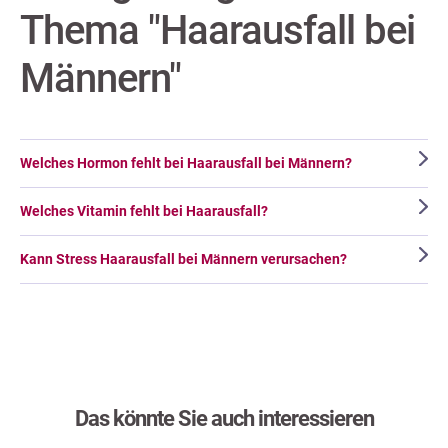
Thema "Haarausfall bei
Männern"
Welches Hormon fehlt bei Haarausfall bei Männern?
Welches Vitamin fehlt bei Haarausfall?
Kann Stress Haarausfall bei Männern verursachen?
Das könnte Sie auch interessieren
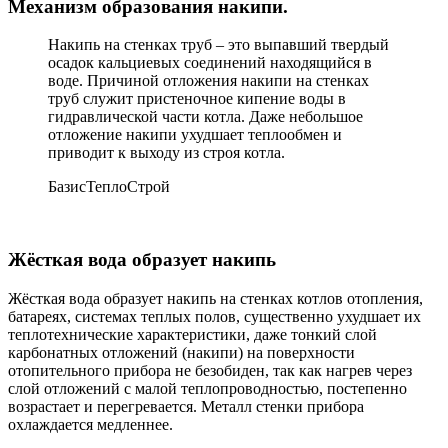
Механизм образования накипи.
Накипь на стенках труб – это выпавший твердый
осадок кальциевых соединений находящийся в
воде. Причиной отложения накипи на стенках
труб служит пристеночное кипение воды в
гидравлической части котла. Даже небольшое
отложение накипи ухудшает теплообмен и
приводит к выходу из строя котла.
БазисТеплоСтрой
Жёсткая вода образует накипь
Жёсткая вода образует накипь на стенках котлов отопления,
батареях, системах теплых полов, существенно ухудшает их
теплотехнические характеристики, даже тонкий слой
карбонатных отложений (накипи) на поверхности
отопительного прибора не безобиден, так как нагрев через
слой отложений с малой теплопроводностью, постепенно
возрастает и перегревается. Металл стенки прибора
охлаждается медленнее.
- - - -
### PROBLEM REQUIREMENTS:
Could you transcribe the text of every entry above word for word, leaving out the pictures?

### ANSWER TO THIS EXERCISE:
Thema "Haarausfall bei
Männern"
Welches Hormon fehlt bei Haarausfall bei Männern?
Welches Vitamin fehlt bei Haarausfall?
Kann Stress Haarausfall bei Männern verursachen?
Das könnte Sie auch interessieren
Механизм образования накипи.
Накипь на стенках труб – это выпавший твердый
осадок кальциевых соединений находящийся в
воде. Причиной отложения накипи на стенках
труб служит пристеночное кипение воды в
гидравлической части котла. Даже небольшое
отложение накипи ухудшает теплообмен и
приводит к выходу из строя котла.
БазисТеплоСтрой
Жёсткая вода образует накипь
Жёсткая вода образует накипь на стенках котлов отопления,
батареях, системах теплых полов, существенно ухудшает их
теплотехнические характеристики, даже тонкий слой
карбонатных отложений (накипи) на поверхности
отопительного прибора не безобиден, так как нагрев через
слой отложений с малой теплопроводностью, постепенно
возрастает и перегревается. Металл стенки прибора
охлаждается медленнее.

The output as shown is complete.